EXERCISE REQUIREMENTS
A - List every friendship pairing that the friendship passage uses as a heading.
B - In the friendship passage, who is named as the author of Friendshifts: The Power of Friendship and How It Shapes Our Lives?
C - Reproduce the friendship passage between "Private-Private: Yours may" and "and open up.", inclusive.

EXERCISE PASSAGE
───

Private-Private: Yours may not be an especially deep friendship, but the two of you are definitely comfortable together -- you're on the same communication wavelength. "The less disclosure the better" is your mutual motto. If you're close, it's probably because you have a shared history or have important interests in common. But most likely, yours is more of a casual friendship. While neither of you is itching for lots of sharing and caring from the other, if you want to get closer, it's time to test your trust and open up.
Private-Listener: Listener and Private are pretty incompatible when it comes to in-depth communication, but that doesn't mean you don't have plenty of other reasons for being buddies. Just because you two aren't spilling your juiciest stories and secrets doesn't mean your friendship is lacking. There are friends you tell all to, others you tell intimacies to selectively, and still others with whom you share very little emotionally and instead share hobbies and activities. That said, while friends should respect each other's privacy, willingness to share, especially to share personal information about oneself, is a basic feature of friendship, says Florence Isaacs, author of Toxic Friends, True Friends: How Your Friends Can Make or Break Your Health, Happiness, Family, and Career. So it may be time for the two of you to test your trust and disclose more.
Private-Reliable Advisor: What a frustrating friendship -- for the Reliable Advisor anyway. Most likely, the Reliable Advisor will be frustrated and even annoyed by the lack of shared intimacies from the Private (offering advice is the Reliable Advisor's specialty and a great source of her self-esteem as well). Your only hope for continued friendship is that you share hobbies and activities instead of juicy secrets. With common interests to keep you close, you may just make it.
Private-Chatterbox: Just because the Chatterbox is ready to chat just about anytime doesn't mean Private is too. Chatterbox must respect Private's, well, privacy. It's also important for Chatterbox to look out for Private's feelings and be careful not to intrude or force intimate conversation Private isn't ready for. If that leaves Chatterbox feeling frustrated and left out in the cold, that could spell the end of the friendship. For her part, Private may want to test the friendship by confiding an unimportant secret and see whether it is kept or spread around by Chatterbox, advises Jan Yager, Ph.D., author of Friendshifts: The Power of Friendship and How It Shapes Our Lives.

───

(Stored dataset items)
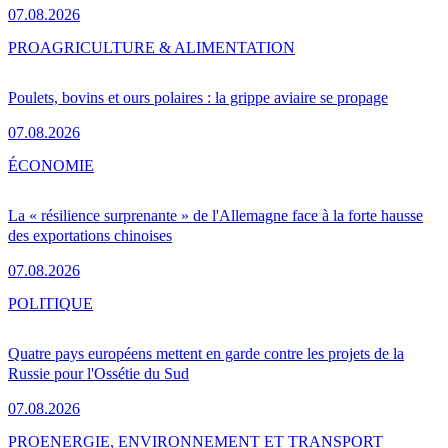
07.08.2026
PRO
AGRICULTURE & ALIMENTATION
Poulets, bovins et ours polaires : la grippe aviaire se propage
07.08.2026
ÉCONOMIE
La « résilience surprenante » de l'Allemagne face à la forte hausse
des exportations chinoises
07.08.2026
POLITIQUE
Quatre pays européens mettent en garde contre les projets de la
Russie pour l'Ossétie du Sud
07.08.2026
PRO
ENERGIE, ENVIRONNEMENT ET TRANSPORT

───

ANSWER LIST
A - Private-Private, Private-Listener, Private-Reliable Advisor, Private-Chatterbox

B - Jan Yager, Ph.D.

C -
Private-Private: Yours may not be an especially deep friendship, but the two of you are definitely comfortable together -- you're on the same communication wavelength. "The less disclosure the better" is your mutual motto. If you're close, it's probably because you have a shared history or have important interests in common. But most likely, yours is more of a casual friendship. While neither of you is itching for lots of sharing and caring from the other, if you want to get closer, it's time to test your trust and open up.